Necrotizing enterocolitis (NEC) is a condition that can affect the intestines/bowel of premature babies. Although rare it can also occur in term babies. It results from a combination of infection and inflammation of the intestines and can cause a perforation (hole) in the intestines that results in stools leaking into the abdomen. Even without perforation, NEC often results in severe or overwhelming infection especially in already fragile premature babies.
Initial management of non-complicated/non-perforated NEC is medical and includes antibiotics and intravenous nutritional support.
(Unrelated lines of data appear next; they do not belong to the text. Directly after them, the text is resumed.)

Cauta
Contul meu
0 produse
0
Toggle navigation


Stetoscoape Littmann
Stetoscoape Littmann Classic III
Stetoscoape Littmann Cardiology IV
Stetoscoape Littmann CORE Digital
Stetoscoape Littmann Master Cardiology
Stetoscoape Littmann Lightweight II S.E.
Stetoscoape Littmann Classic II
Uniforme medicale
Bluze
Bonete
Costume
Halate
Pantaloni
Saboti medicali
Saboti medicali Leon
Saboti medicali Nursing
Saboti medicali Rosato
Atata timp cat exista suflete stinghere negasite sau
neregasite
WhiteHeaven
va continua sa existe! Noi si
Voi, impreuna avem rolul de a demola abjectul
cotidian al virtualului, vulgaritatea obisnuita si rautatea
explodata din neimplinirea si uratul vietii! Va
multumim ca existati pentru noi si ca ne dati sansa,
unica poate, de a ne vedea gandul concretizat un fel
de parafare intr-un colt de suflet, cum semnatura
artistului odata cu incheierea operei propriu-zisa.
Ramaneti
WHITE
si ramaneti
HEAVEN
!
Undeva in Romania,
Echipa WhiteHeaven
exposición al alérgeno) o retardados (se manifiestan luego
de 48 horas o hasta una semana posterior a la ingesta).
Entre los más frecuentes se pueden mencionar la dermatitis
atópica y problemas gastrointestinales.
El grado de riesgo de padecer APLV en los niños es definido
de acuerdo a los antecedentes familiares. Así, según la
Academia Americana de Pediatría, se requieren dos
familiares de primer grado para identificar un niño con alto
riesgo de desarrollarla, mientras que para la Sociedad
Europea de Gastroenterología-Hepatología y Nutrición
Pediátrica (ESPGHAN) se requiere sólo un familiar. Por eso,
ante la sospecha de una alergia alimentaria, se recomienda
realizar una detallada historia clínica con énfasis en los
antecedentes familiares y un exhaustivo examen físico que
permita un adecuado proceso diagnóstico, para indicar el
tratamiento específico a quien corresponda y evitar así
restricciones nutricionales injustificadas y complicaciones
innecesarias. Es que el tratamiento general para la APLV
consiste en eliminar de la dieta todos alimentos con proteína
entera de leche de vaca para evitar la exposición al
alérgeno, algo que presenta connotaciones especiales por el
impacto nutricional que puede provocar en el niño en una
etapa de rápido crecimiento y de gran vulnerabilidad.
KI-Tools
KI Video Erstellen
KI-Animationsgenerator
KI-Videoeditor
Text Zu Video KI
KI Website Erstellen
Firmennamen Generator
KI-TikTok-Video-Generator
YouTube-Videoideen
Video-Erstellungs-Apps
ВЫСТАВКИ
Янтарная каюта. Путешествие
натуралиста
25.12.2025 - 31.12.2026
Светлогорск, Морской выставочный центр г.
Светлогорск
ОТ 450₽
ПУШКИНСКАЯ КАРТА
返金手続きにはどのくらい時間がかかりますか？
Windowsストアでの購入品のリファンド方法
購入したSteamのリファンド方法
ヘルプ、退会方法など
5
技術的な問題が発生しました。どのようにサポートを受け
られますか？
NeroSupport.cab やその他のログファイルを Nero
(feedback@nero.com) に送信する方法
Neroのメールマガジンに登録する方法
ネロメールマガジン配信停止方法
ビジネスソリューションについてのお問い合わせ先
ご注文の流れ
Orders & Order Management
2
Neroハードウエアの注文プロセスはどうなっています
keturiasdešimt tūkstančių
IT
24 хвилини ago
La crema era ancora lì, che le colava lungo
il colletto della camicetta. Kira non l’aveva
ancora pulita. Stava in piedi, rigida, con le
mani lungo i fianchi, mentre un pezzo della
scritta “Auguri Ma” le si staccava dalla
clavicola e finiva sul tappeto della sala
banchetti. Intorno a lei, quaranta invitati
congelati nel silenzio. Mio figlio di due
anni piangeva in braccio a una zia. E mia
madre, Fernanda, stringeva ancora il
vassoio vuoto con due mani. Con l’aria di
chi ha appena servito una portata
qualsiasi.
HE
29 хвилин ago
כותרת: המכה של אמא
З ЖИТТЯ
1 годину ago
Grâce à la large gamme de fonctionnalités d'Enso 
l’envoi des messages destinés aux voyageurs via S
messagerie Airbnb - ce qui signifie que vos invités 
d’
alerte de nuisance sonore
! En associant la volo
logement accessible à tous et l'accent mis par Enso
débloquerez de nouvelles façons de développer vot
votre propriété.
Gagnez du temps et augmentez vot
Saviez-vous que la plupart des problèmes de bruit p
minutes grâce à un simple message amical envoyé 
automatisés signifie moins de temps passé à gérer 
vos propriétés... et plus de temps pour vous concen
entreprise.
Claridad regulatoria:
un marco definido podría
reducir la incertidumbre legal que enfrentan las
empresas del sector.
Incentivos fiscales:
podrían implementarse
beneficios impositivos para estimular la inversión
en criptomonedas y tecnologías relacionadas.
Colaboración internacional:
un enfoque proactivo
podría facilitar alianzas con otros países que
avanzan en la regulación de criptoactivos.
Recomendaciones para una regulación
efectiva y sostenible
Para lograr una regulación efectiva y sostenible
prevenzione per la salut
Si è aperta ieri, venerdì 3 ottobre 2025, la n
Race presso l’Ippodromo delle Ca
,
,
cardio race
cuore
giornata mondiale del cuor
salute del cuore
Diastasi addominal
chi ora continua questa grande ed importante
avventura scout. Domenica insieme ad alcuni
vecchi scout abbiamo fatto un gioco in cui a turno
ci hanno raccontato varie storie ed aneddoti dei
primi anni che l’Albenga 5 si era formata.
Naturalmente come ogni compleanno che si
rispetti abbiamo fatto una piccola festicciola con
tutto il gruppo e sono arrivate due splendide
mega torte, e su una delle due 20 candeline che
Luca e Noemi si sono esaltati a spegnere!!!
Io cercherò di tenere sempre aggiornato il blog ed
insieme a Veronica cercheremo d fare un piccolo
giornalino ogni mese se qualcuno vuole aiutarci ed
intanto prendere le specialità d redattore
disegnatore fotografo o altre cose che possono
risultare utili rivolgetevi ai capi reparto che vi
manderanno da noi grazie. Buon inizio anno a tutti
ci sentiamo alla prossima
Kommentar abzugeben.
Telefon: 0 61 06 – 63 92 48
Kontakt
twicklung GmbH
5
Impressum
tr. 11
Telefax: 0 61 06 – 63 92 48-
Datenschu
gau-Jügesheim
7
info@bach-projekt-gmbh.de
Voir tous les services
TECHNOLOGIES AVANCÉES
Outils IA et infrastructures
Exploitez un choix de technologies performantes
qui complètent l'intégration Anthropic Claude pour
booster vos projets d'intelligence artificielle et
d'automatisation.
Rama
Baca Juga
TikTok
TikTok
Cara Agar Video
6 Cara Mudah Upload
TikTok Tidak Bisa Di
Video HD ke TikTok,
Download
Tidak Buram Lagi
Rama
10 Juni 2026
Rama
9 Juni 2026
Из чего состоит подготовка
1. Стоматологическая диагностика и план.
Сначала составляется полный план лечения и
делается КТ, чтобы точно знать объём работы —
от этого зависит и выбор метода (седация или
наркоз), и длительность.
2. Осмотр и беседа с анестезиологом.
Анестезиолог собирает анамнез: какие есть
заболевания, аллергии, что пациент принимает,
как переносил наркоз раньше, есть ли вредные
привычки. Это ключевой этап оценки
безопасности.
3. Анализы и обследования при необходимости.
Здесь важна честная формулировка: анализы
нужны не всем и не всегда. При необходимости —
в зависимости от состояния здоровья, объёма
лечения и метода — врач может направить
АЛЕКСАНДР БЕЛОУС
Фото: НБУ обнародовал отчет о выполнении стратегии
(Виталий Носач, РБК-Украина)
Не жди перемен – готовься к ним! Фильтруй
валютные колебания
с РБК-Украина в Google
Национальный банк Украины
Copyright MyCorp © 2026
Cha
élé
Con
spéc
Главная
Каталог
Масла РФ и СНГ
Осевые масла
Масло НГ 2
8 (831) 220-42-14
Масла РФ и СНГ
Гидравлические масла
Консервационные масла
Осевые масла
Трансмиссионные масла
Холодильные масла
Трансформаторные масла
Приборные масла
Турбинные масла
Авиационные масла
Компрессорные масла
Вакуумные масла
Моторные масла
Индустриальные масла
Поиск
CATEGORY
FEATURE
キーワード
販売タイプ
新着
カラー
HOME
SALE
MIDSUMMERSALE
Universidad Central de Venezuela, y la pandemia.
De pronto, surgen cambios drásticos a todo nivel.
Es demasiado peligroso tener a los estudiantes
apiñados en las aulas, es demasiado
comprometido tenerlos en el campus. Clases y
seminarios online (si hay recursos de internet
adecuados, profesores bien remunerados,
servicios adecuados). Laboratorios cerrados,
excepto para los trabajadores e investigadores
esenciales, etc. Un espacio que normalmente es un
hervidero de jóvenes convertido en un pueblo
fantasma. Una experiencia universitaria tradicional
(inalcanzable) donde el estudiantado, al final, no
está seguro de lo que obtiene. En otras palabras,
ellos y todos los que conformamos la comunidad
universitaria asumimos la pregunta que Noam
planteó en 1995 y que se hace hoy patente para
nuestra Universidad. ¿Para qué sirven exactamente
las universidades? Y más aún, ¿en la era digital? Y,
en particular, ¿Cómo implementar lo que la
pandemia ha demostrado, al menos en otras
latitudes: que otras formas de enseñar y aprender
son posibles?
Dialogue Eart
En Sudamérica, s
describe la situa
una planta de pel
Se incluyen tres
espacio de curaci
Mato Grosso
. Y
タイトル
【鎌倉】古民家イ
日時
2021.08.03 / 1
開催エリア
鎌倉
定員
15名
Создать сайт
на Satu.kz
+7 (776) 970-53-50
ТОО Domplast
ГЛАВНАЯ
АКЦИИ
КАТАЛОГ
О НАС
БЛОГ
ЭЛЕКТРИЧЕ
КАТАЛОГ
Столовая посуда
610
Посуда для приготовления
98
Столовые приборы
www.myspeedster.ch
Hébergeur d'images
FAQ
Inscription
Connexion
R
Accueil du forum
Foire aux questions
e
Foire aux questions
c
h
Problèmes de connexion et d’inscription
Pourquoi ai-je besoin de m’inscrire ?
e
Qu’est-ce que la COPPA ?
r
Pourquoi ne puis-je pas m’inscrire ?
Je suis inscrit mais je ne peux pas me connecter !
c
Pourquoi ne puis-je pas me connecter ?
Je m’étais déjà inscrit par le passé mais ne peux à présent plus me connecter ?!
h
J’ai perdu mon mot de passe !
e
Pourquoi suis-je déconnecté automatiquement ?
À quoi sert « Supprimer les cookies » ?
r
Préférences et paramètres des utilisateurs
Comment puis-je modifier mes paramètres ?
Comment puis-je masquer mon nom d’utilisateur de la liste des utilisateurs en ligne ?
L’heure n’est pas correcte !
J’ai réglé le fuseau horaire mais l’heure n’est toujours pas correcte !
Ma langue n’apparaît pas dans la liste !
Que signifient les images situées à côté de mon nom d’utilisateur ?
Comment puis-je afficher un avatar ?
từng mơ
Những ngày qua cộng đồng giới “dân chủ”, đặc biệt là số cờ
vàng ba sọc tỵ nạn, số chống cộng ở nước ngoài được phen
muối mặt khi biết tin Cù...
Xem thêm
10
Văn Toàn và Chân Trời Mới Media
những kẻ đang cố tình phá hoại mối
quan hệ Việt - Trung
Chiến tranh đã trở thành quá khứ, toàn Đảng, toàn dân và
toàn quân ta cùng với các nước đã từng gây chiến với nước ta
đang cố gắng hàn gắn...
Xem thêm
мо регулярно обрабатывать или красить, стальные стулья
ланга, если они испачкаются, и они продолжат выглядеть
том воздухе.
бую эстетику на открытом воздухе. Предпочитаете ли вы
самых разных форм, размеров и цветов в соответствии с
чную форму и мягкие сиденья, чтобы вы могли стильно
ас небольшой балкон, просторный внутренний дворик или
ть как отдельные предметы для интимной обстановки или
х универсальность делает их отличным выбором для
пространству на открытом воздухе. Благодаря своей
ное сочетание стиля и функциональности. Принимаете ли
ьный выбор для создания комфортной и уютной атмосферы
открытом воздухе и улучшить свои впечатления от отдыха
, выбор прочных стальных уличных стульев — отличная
All feeds are stopped to allow the intestines time to rest and heal. During this time your baby might require a special drip/line to allow us to give them intravenous nutrition (TPN).
If NEC is complicated by perforation or further deterioration in the baby's general condition, then surgery may be needed. This can involve placing a drain in your baby’s abdomen to allow the stools to drain and/or an open operation to remove the diseased portion of the bowel.
Many babies who develop NEC recover completely and do not have further problems. Some however can develop NEC again at a later stage and others might have scarring or narrowing of the intestines that results in an obstruction. They will then need an operation to relieve the obstruction.
Some babies with NEC, particularly those who require surgery, may not be able to absorb their feeds properly for a long time after the surgery. These babies are managed in conjunction with the specialist paediatric gastroenterologists and may require long term central lines and intravenous nutrition as well as further operations.